The two girls stepped down from their third class accommodation onto the paved platform. There was a distinctly autumnal nip in the air, a sudden and drastic change from the Indian summer they’d enjoyed hitherto. As Lucy pulled her shawl more tightly round her shoulders as protection against the blustery wind, she instinctively glanced behind her towards the guards’ van. It was just possible that he might be on duty. But evidently he was not and, disappointed, she returned her attention to Miriam who had been telling her in hushed tones about the scandal of her cousin being put in the family way by a young lad of thirteen.
‘Serves her right,’ Miriam said as they walked out of the station. ‘She must’ve bin leading him on, showing him the ropes if I know her, the dirty madam. I mean, you don’t expect a lad of thirteen to know all about that sort o’ thing, do yer? A wench, yes, but not a lad. Lads of that age am a bit dense when it comes to that sort o’ thing.’
‘So how old is this cousin of yours?’ Lucy asked.
‘Twenty-six. It’s disgusting if you ask me. Mind you, she’s nothing to look at. You couldn’t punch clay uglier. She’s got a figure like a barrel o’ lard an’ all, and legs like tree trunks. Couldn’t get a decent chap her own age, I reckon.’
‘So is she going to marry this young lad, Miriam?’
‘It’s what everybody expects, to mek an honest chap o’ the poor little sod. Mind you, if I was his mother I’d have summat to say. I’d tell him to run for his life and not come a-nigh till he was old enough to grow a beard that’d hide his fizzog and save him being recognised.’
‘So you think it’s her fault?’
‘I do, and no two ways. But who in their right mind would want to get married anyroad, let alone to her? Do you ever want to get married, Luce?’

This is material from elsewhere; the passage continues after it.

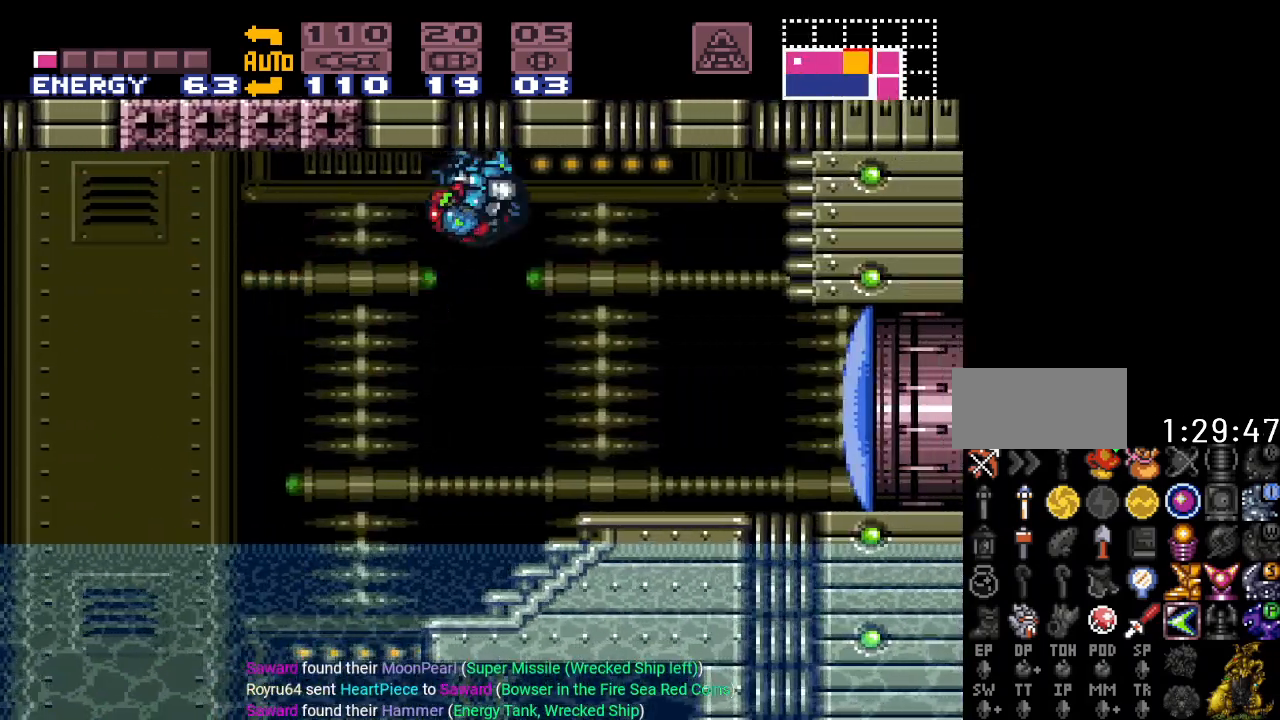
{"buttons": ["L1", "DPAD_RIGHT"], "events": [[17, "L1", "down"], [17, "Y", "up"], [367, "A", "down"], [484, "A", "up"]]}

‘Yes, some day … to the right chap.’
‘But the Lord created us all single, Luce. If He’d wanted us to be married, we’d have been born married. If you look at it that way why fidget to get married? Why rush to bear a chap’s children and his tantrums?’
‘I ain’t fidgeting to get married,’ Lucy protested. ‘But someday I’d like to be married. If I loved the chap enough. If I was sure of him.’